▸ EXERCISE REQUIREMENTS: Copy out the lines of the entries below, from the start up to and including the line that contains "ISTERENDE DOMÆNE TIL". Leave out the pictures.

▸ RECORDED INFORMATION:
>>>
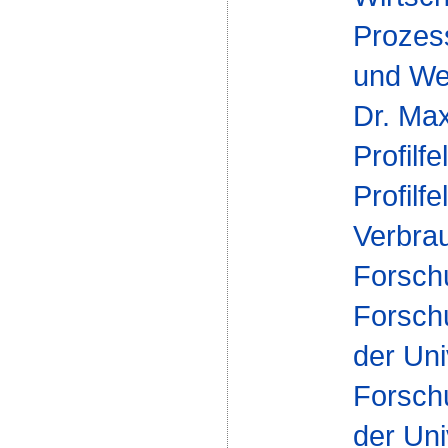
Proze
und Wer
Dr. Max
Profilfe
Profilfe
Verbra
Forsch
Forsch
der Uni
Forsch
der Uni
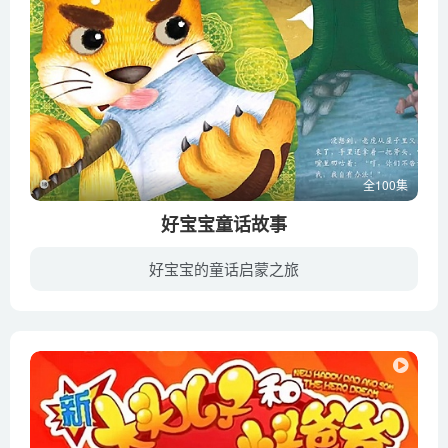
全100集
好宝宝童话故事
好宝宝的童话启蒙之旅
《好宝宝童话故事》全100集 ，每集大小约10M，总大小970M，单集播放时长约7分钟，720P高清MP4格式，方便在电视机或电脑、平板、IPAD、手机等各种设备播放！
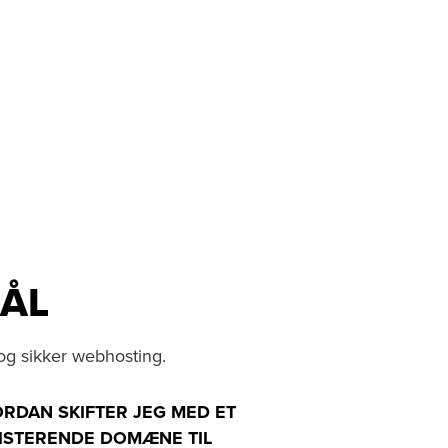
MÅL
og sikker webhosting.
RDAN SKIFTER JEG MED ET
ISTERENDE DOMÆNE TIL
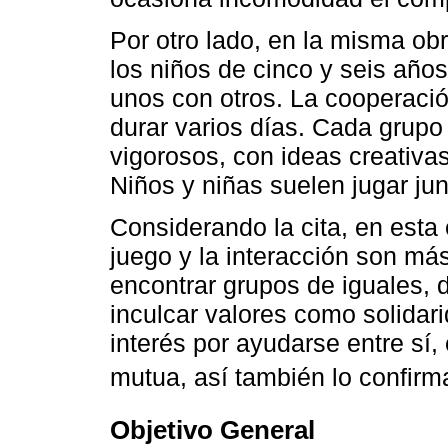
Por otro lado, en la misma ob
los niños de cinco y seis años
unos con otros. La cooperaci
durar varios días. Cada grupo 
vigorosos, con ideas creativa
Niños y niñas suelen jugar jun
Considerando la cita, en esta
juego y la interacción son más
encontrar grupos de iguales, d
inculcar valores como solidar
interés por ayudarse entre sí,
mutua, así también lo confirm
Objetivo General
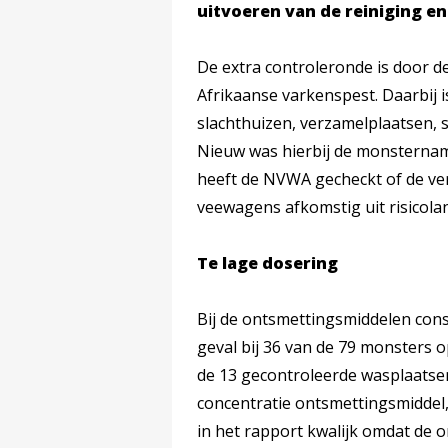
uitvoeren van de reiniging e
De extra controleronde is door 
Afrikaanse varkenspest. Daarbij 
slachthuizen, verzamelplaatsen, 
Nieuw was hierbij de monsternam
heeft de NVWA gecheckt of de ver
veewagens afkomstig uit risicola
Te lage dosering
Bij de ontsmettingsmiddelen con
geval bij 36 van de 79 monsters 
de 13 gecontroleerde wasplaatsen
concentratie ontsmettingsmiddel
in het rapport kwalijk omdat de o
<<<
▸ PROBLEM SOLUTION:
Proze
und Wer
Dr. Max
Profilfe
Profilfe
Verbra
Forsch
Forsch
der Uni
Forsch
der Uni
全100集
好宝宝童话故事
好宝宝的童话启蒙之旅
《好宝宝童话故事》全100集 ，每集大小约10M，总大小970M，单集播放时长约7分钟，720P高清MP4格式，方便在电视机或电脑、平板、IPAD、手机等各种设备播放！
MÅL
og sikker webhosting.
RDAN SKIFTER JEG MED ET
ISTERENDE DOMÆNE TIL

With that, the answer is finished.